The face in front of her reflected only sadness. “Ma cœur,” he said softly, “I cannot stand to hear you suffer.”


She had only a second to wonder what he meant before he swooped down and bent her backwards across the couch. His touch was gentle, so gentle, but tears rose fresh in her eyes and panic made her heart beat swiftly in her chest. Impossible, her brain screamed, even as his mouth closed over her neck.


Iakobos had loved her, not this monster in front of her. “Je t’aime, Océane.” His words skittered across her skin, and then he bit. The sensation was not unlike drowning, not unlike sinking into his mind like she had so many times before. And the velvet-coated darkness was the same.


He could be no one else.


What he was doing to her didn’t hurt at all. It was amazingly peaceful, drifting through those suede-soft plains and dream-drunken valleys, only a brief stinging when his teeth sank easily into her throat. In that darkness, she could feel the lonely, cold years that stretched between them. He had not been any happier than she.


Finally, her mind grasped onto a word, one that had eluded her for those long sixty years. Soulmates. And she had been his. Sixty years they could have spent in happiness, if only he had been brave enough to tell her his secret and she been brave enough to conquer her fears. His sorrows soaked steamily into her mind. But, quietly, subtly, it all began to fade, drifting away into the cushioning depths of his memories, until she slowly melted away with the remembrance of a soul-baring kiss and a single set of words she heard only once in sixty years.


Je t’aime.


When her body sagged against his careful arms, her heart slowing to a stop, he set her carefully against the cushions. Her face was lined with peace. Sixty long years, and it had taken every ounce of will to stay away from her, knowing that if he told her what he was, the law demanded both their deaths.
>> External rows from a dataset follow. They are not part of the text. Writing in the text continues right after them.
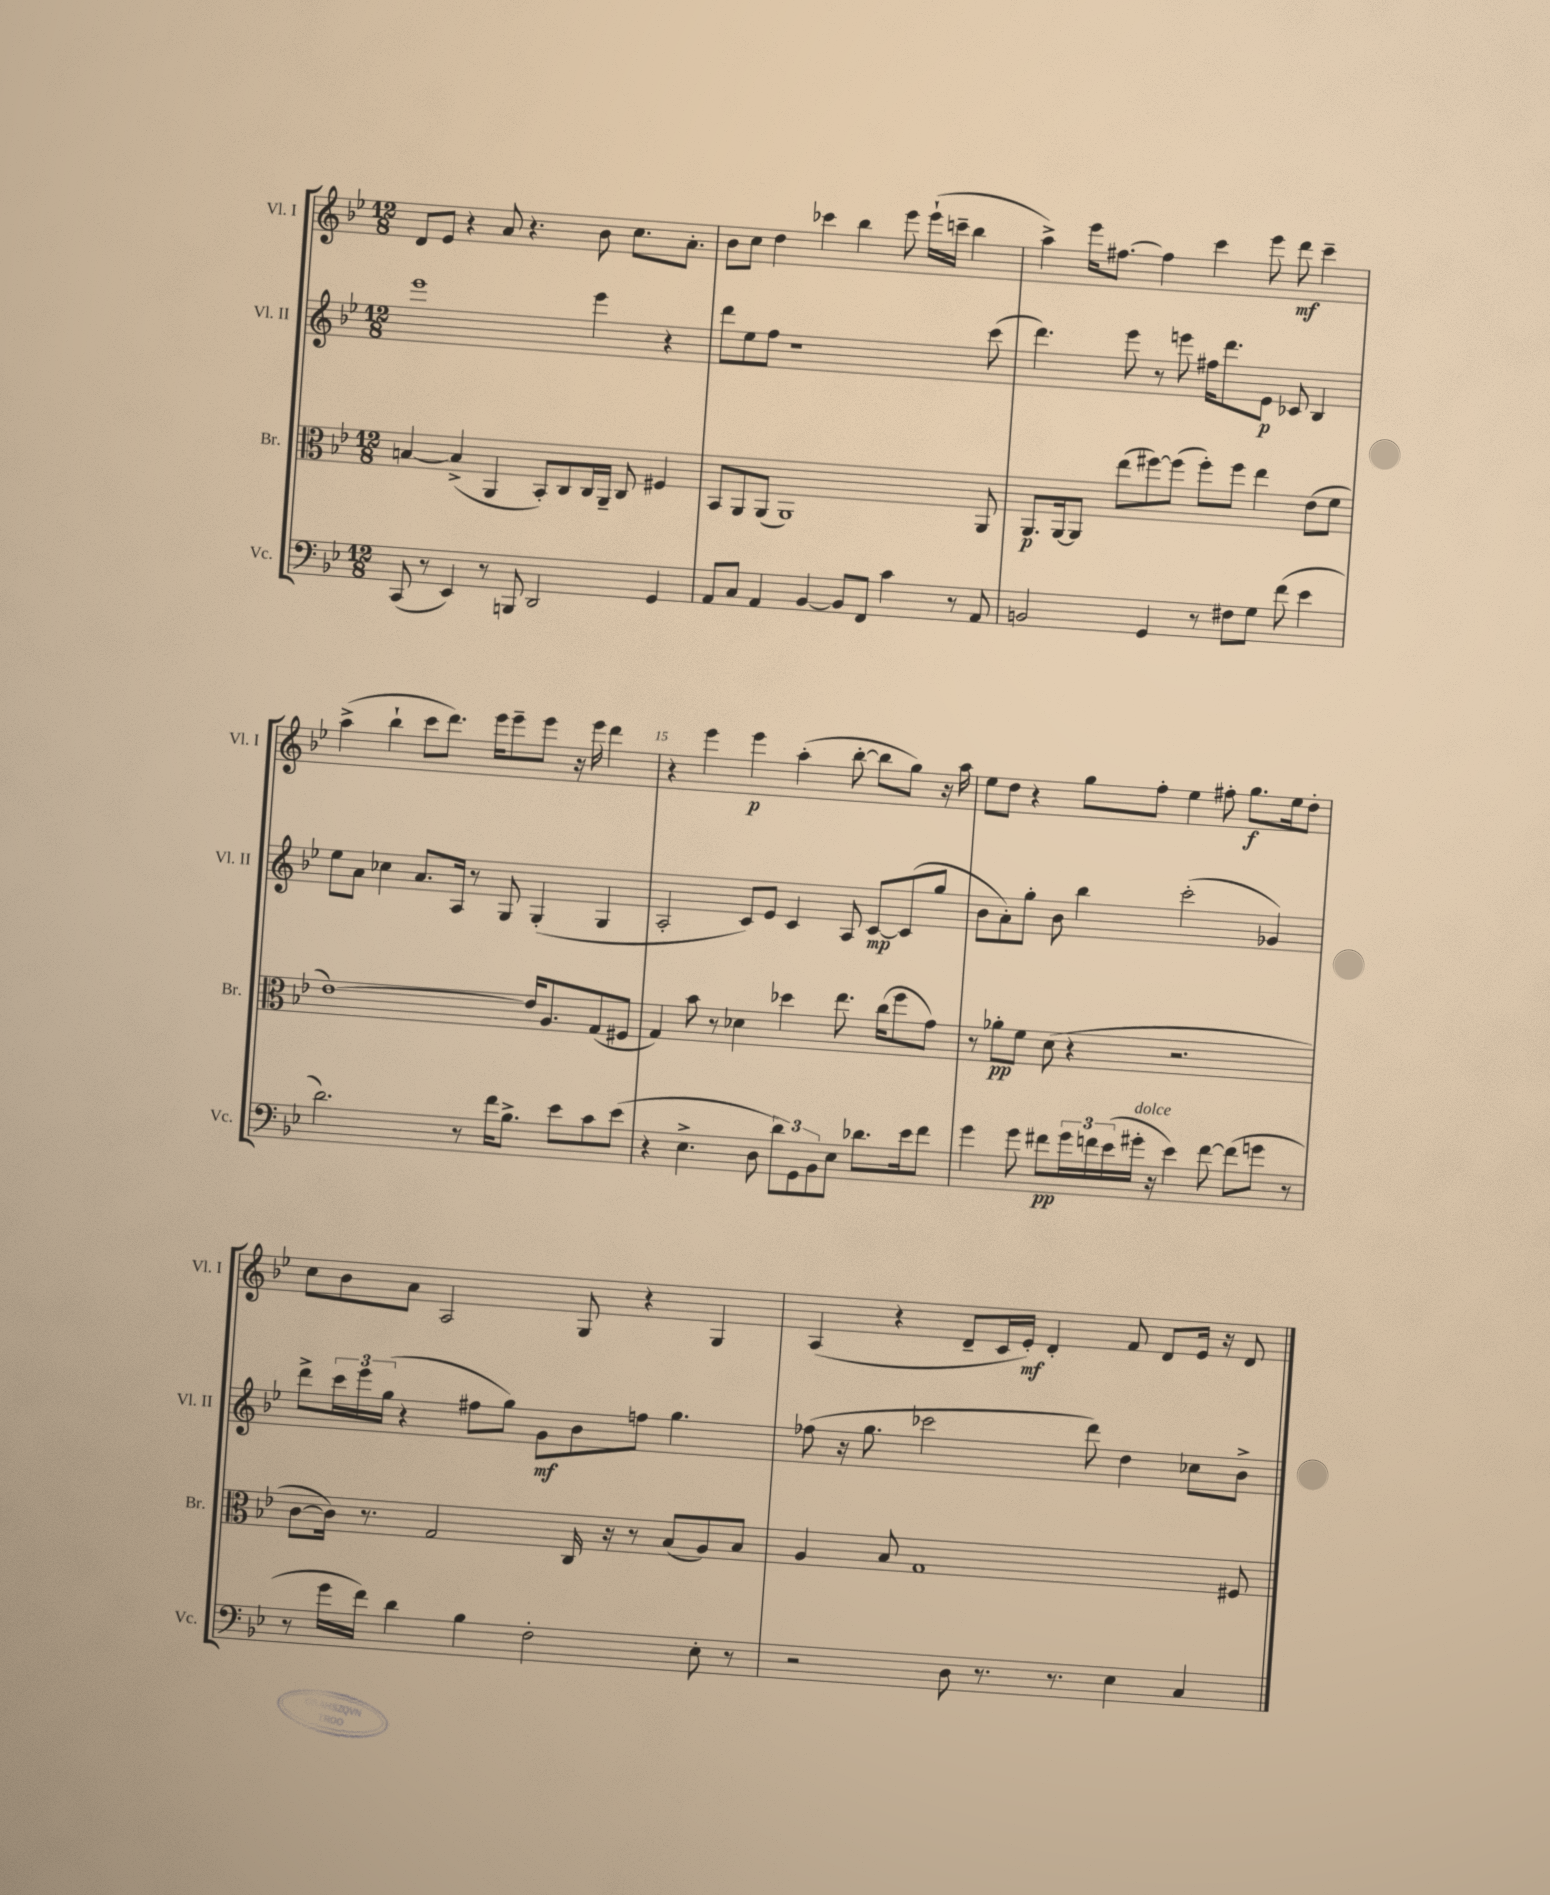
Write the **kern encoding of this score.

**kern	**kern	**kern	**kern
*staff4	*staff3	*staff2	*staff1
*clefF4	*clefC3	*clefG2	*clefG2
*k[b-e-]	*k[b-e-]	*k[b-e-]	*k[b-e-]
*M12/8	*M12/8	*M12/8	*M12/8
(8CC	[4B	1eee-	8d
8r	.	.	8e-
4EE-)	(4B^]	.	4r
8r	4AA	.	8a
8BBB	.	.	4.r
2DD	8BB-')	.	.
.	8C	.	.
.	16C	4eee-	8b-
.	16AA~	.	.
.	8C	.	8.cc
4GG	4F#	4r	.
.	.	.	8.a'
=	=	=	=
8AA	8BB-	8ddd	8b-
8C	8AA	8ee-	8cc
4AA	(8AA	8ff	4dd
.	1AA)	1r	.
[4BB-	.	.	4ccc-
8BB-]	.	.	4bb-
8FF	.	.	.
4c	.	.	8eee-
.	.	.	(16eee-`
.	.	.	16ccc~
8r	.	.	4bb-
8AA	8AA	(8ccc	.
=	=	=	=
2BB	8.AA	4.ddd)	4aa^)
.	[16AA	.	.
.	8AA]	.	16eee-
.	.	.	[8.ff#
.	(8ee-	8eee-	.
4GG	[8ff#)	8r	4ff#]
.	(8ff#]	8eee	.
8r	8ff#')	16ff#	4ccc
.	.	8.ddd	.
8F#	8ff#	.	.
8G	4ee-	8e-	8eee-
(8f	.	8c-	8ddd
4e-	(8e-	4B-	4ccc~
.	8f	.	.
=	=	=	=
2.d)	[1e-)	8ee-	(4aa^
.	.	8a	.
.	.	4cc-	4bb-`
.	.	8.a	8ccc
.	.	.	8.ddd)
.	.	16A	.
8r	.	8r	.
.	.	.	16eee-
16f	.	8G	8eee-~
8.B-^	.	.	.
.	16e-]	(4G'	8eee-
.	8.A	.	.
8e-	.	.	16r
.	.	.	16eee-
8c	(8G	4G	4ddd
(8e-	8F#	.	.
=	=	=	=
4r	4G)	2A'	4r
4.E-^	8b-	.	4eee-
.	8r	.	.
.	4d-	8c)	4eee-
8D	.	8e-	.
12d)	4dd-	4c	(4aa'
12GG	.	.	.
12BB-	.	.	.
8E-	8.ee-	8A	[8bb-'
8.d-	.	[8c	8bb-]
.	(16cc	.	.
.	8ff	(8c]	8gg)
16e-	.	.	.
8f	8g)	8gg	16r
.	.	.	16aa
=	=	=	=
4g	8r	8b-	8ee-
.	8a-'	8a')	8dd
8g	8f	8gg'	4r
8f#	(8d	8b-	.
24g	4r	4bb-	8gg
24f	.	.	.
(24e-	.	.	.
16g#'	.	.	8ff'
16r	.	.	.
4e-)	2.r	(2ccc'	4ee-
[8f	.	.	8ff#'
(8f]	.	.	8.gg
8g	.	4g-)	.
.	.	.	16ee-
8r	.	.	8dd'
=	=	=	=
8r	[8c	8ddd^	8cc
16g	16c])	24ccc	8b-
.	.	24eee-	.
16f)	8.r	.	.
.	.	(24gg	.
4d	.	4r	8a
.	2G	.	2A
4B-	.	8ff#	.
.	.	8gg)	.
2F'	.	8g	.
.	16C	8b-	8G
.	16r	.	.
.	8r	8ff	4r
.	(8B-	4.gg	.
8E-'	8A)	.	4G
8r	8B-	.	.
=	=	=	=
2r	4A	(8ff-	(4A
.	.	16r	.
.	.	8.gg	.
.	8B-	.	4r
.	1G	2ccc-	.
8D	.	.	8d~
8.r	.	.	16c
.	.	.	16e-')
.	.	.	4d'
8.r	.	.	.
.	.	8ddd)	.
4E-	.	4dd	8f
.	.	.	8d
4C	.	8cc-	16e-
.	.	.	16r
.	8F#	8b-^	8d
==	==	==	==
*-	*-	*-	*-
It had been easier to kill her than to feel her pain at his absence. Each night, he knew when she dreamed about the days when they had been together and happy. Yet she had aged and he had not. According to the law, he had no other choice. Regret and sadness coursing through him, he turned away from her broken and lifeless body, his gaze dropping down. On the table in front of him, a photo from long ago lay worn and aged.


In the center, they laughed and embraced and loved like the children they were.


He had nothing left of her but this photo.